Earlier this month, Tesla, the world's biggest electric vehicle company, said it plans to accept Bitcoin as a mode of payment for its EVs and has invested $1.5 billion in the cryptocurrency.

The announcement led the digital currency to rally and sparked more interest in Bitcoin, which is mostly used as a speculative investment instrument rather than a mode of day-to-day payment. Some industry analysts are bullish and expect it to touch the $65,000 mark.

On Friday, Mr Musk defended Tesla's purchase of Bitcoin, saying it is "adventurous enough" for an S&P 500 company.

But he also said: "Tesla’s action is not directly reflective of my opinion. Having some Bitcoin, which is simply a less dumb form of liquidity than cash, is adventurous enough for an S&P500 company."

Tesla's stock closed almost 1 per cent down at $781.3 per share on Friday. Its shares have dropped more than 7.5 per cent in the past month.

"To be clear, I am not an investor, I am an engineer. I don’t even own any publicly traded stock besides Tesla. However, when fiat currency has negative real interest, only a fool wouldn’t look elsewhere," he said.

Uber’s chief executive Dara Khosrowshahi has also supported the cryptocurrency. He said the ride-hailing giant will start accepting Bitcoin and other cryptocurrencies as a form of payment if it benefits the business and if there is a need for it.

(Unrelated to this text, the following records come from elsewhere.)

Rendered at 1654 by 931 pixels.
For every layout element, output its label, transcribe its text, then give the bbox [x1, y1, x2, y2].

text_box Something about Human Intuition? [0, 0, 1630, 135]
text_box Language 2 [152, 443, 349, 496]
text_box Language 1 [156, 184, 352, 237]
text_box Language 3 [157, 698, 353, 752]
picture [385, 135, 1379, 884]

Global payments firm Mastercard is reportedly planning to offer support for some cryptocurrencies on its network this year. It already allows its customers to do crypto transactions but outside the company’s formal network.

epa09018334 A bitcoin in a slot-in drive reflects in front of a monitor showing the logo of US electric car manufacturer Tesla, in Duesseldorf, Germany, 17 February 2021. For the first time, the cryptocurrency Bitcoin has exceeded the mark of 50,000 dollars. Most recently, it became known that Elon Musk, CEO of the US electric car manufacturer Tesla, is said to have invested 1.5 billion dollars in Bitcoin. In recent weeks, he had boosted Bitcoin as well as other Internet currencies with positive news via the short message service Twitter. Credit card provider MasterCard also announced that it would open its payment network to cryptocurrencies. Visa plans to help banks introduce trading with Bitcoin and other cryptocurrencies by launching software with API access. EPA/SASCHA STEINBACH
Bitcoin surged almost 3.5 per cent to a record high of $57,527 per coin on Saturday. EPA

The US food and beverage company Pepsi is also discussing options to buy Bitcoin.

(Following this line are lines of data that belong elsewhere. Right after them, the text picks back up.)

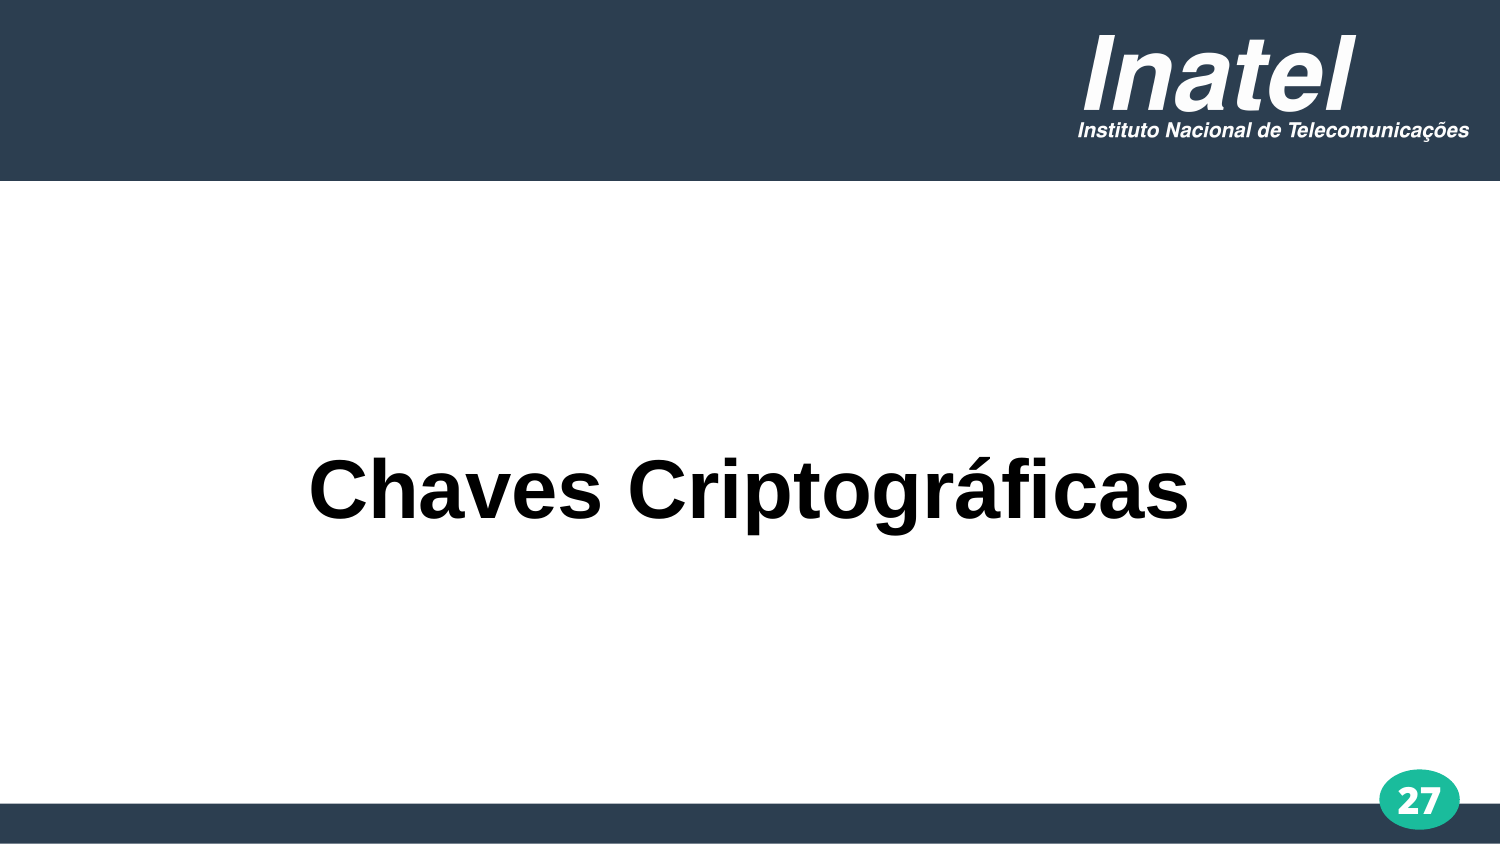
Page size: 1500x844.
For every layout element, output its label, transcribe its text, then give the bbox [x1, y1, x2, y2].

text_box Chaves Criptográficas [11, 188, 1489, 792]
picture [1078, 35, 1469, 142]
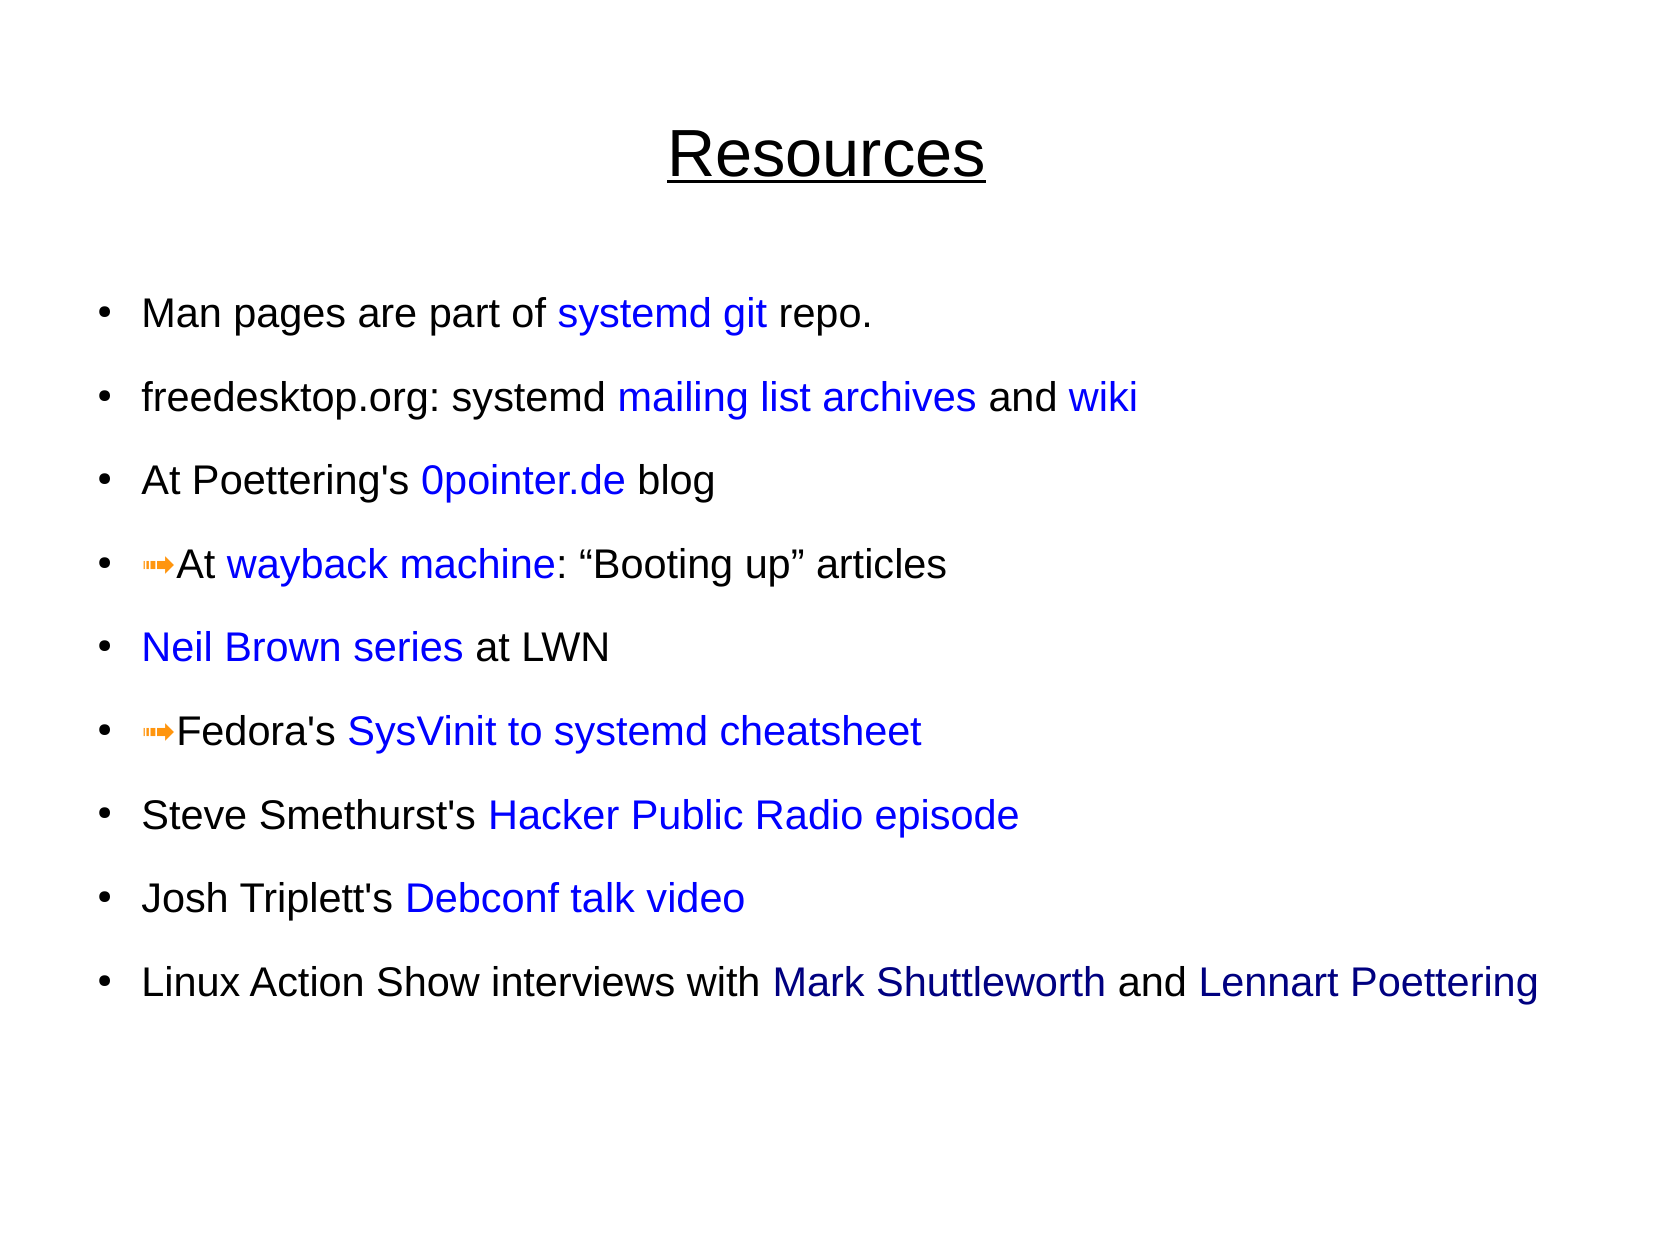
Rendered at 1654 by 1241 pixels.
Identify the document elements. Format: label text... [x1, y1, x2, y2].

list Man pages are part of systemd git repo. freedesktop.org: systemd mailing list archives and wiki At Poettering's 0pointer.de blog ➟At wayback machine: “Booting up” articles Neil Brown series at LWN ➟Fedora's SysVinit to systemd cheatsheet Steve Smethurst's Hacker Public Radio episode Josh Triplett's Debconf talk video Linux Action Show interviews with Mark Shuttleworth and Lennart Poettering [82, 290, 1571, 1010]
title Resources [82, 49, 1571, 257]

In an interview with Bloomberg TV last week, Nouriel Roubini, a professor at New York University’s Stern School of Business and a fierce critic of cryptocurrencies, said Bitcoin’s surge was a result of "a massive amount of manipulation".

He said the digital currency had no value and described its gains as a "bubble".

Mr Roubini said Bitcoin was not a currency or a unit of account.

"It is not a scalable means of payment [and] it is not a stable store of value ... the Flintstones had a better monetary system than Bitcoin," Mr Roubini said.

"These are not currencies. Calling them cryptocurrencies is a misnomer; they are not even assets."